Secondly, Finnish accession will also enhance the NATO's strategic awareness in a region of vital importance for it. As NATO coastline in the Baltic keeps growing, so does the ability of the Alliance to better preserve freedom of navigation in these waters and contribute to the maintenance of peace. Furthermore, with several gas and oil pipelines and undersea cables running across the Baltic seabed (connecting the Nordic region to the mainland), the European continent is exposed to major risks of energetic and digital disruption. Given the vital importance that critical undersea infrastructure (hence the name) has for most European countries, having the possibility of increasing their protection through joint surveillance operations in the regions could also be a determinant factor in securing this infrastructure from hybrid warfare tactics of potential foes in the region.

In this matter, however, there is still much work to do, as the Nordstream incident proved in September 2022. But with the recent establishment of its Undersea Infrastructure Coordination cell, the Alliance proves to be on the right path. As stated by its commander, Lieutenant General Hans-Werner Wiermann, the center “will enable better coordination between key military and civilian stakeholders and with industry, on an issue that is vital to our security.” With Finland and Sweden able to contribute in a more solid fashion to NATO's Standing Maritime Groups and providing the capacity to cover wider areas, Baltic maritime security is set to increase over the following months.

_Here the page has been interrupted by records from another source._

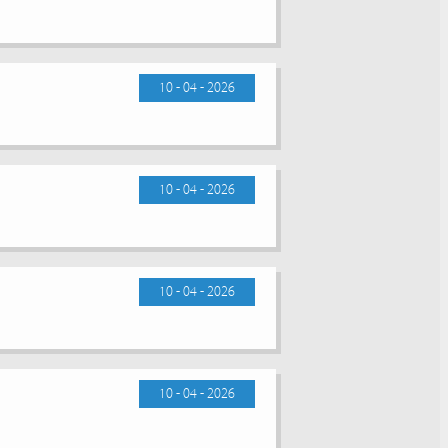
10 - 04 - 2026
10 - 04 - 2026
10 - 04 - 2026
10 - 04 - 2026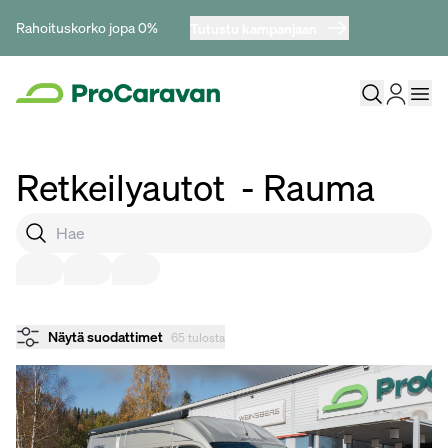
Rahoituskorko jopa 0%
Tutustu kampanjaan
Retkeilyautot
- Rauma
Näytä suodattimet
65 tulosta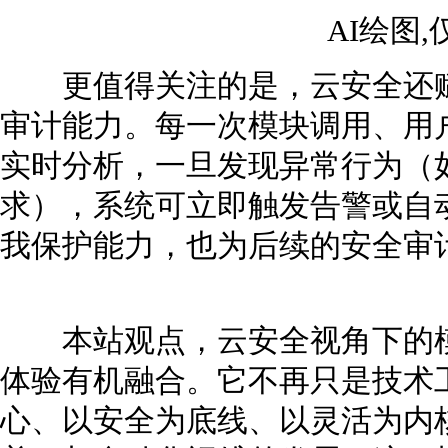
AI绘图
更值得关注的是，云安全还赋
审计能力。每一次模块调用、用
实时分析，一旦发现异常行为（
求），系统可立即触发告警或自
我保护能力，也为后续的安全审
本站观点，云安全视角下的模
体验有机融合。它不再只是技术
心、以安全为底线、以灵活为内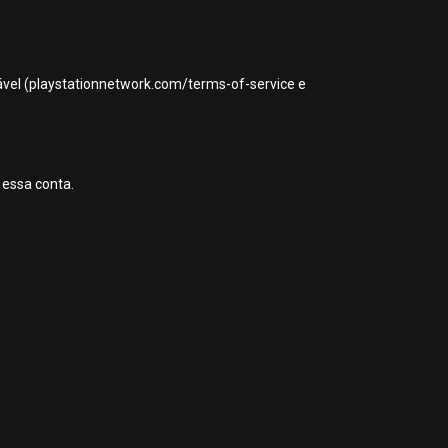
icável (playstationnetwork.com/terms-of-service e
 essa conta.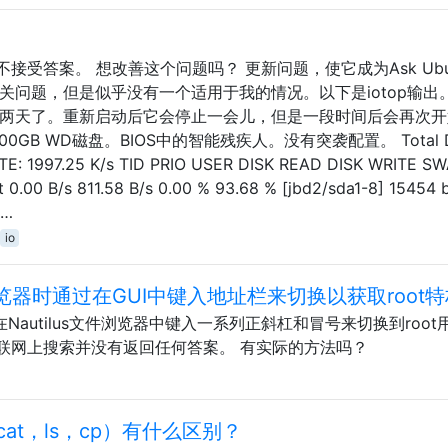
受答案。 想改善这个问题吗？ 更新问题，使它成为Ask Ubu
关问题，但是似乎没有一个适用于我的情况。以下是iotop输出。j
了两天了。重新启动后它会停止一会儿，但是一段时间后会再次开
。200GB WD磁盘。BIOS中的智能残疾人。没有突袭配置。 Total D
RITE: 1997.25 K/s TID PRIO USER DISK READ DISK WRITE S
0.00 B/s 811.58 B/s 0.00 % 93.68 % [jbd2/sda1-8] 15454 
 …
io
件浏览器时通过在GUI中键入地址栏来切换以获取root
在Nautilus文件浏览器中键入一系列正斜杠和冒号来切换到root
联网上搜索并没有返回任何答案。 有实际的方法吗？
at，ls，cp）有什么区别？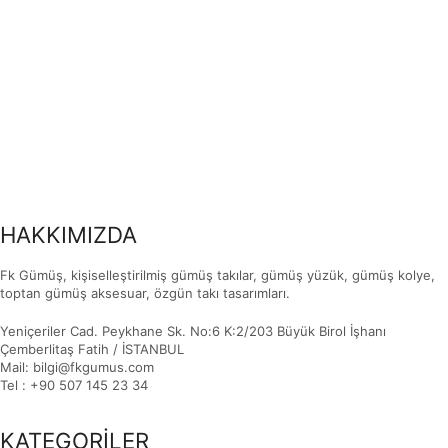
HAKKIMIZDA
Fk Gümüş, kişiselleştirilmiş gümüş takılar, gümüş yüzük, gümüş kolye,
toptan gümüş aksesuar, özgün takı tasarımları.
Yeniçeriler Cad. Peykhane Sk. No:6 K:2/203 Büyük Birol İşhanı
Çemberlitaş Fatih / İSTANBUL
Mail: bilgi@fkgumus.com
Tel : +90 507 145 23 34
KATEGORİLER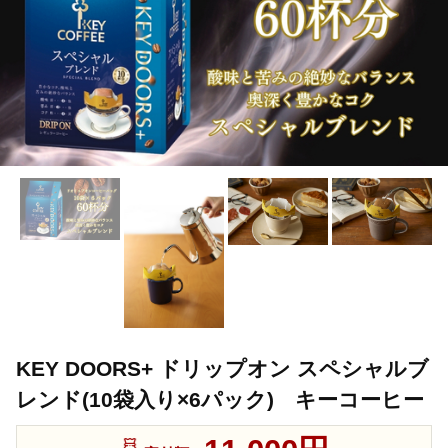
KEY DOORS+ ドリップオン スペシャルブ
レンド(10袋入り×6パック) キーコーヒー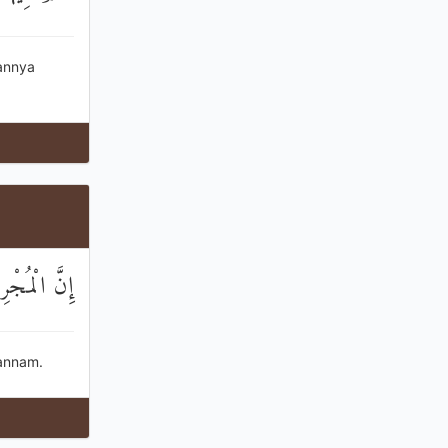
annya
إِنَّ الْمُجْ
annam.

In sum, Finnish accession to NATO as made official on April 4th is a step in the right direction for Baltic security, as it provides greater cohesion and capacity of joint action against potential Russian hybrid tactics. In strategic terms, it enables a wider set of options for NATO to react against a potential Russian attack to any of the smaller Baltic states while further diminishing the influence of the Russian Baltic Fleet based in Kaliningrad. In more broader terms, it will also benefit the Alliance's capacity to face current maritime security challenges in the Baltic such as the protection of undersea critical infrastructure and freedom of navigation across sealines of communication.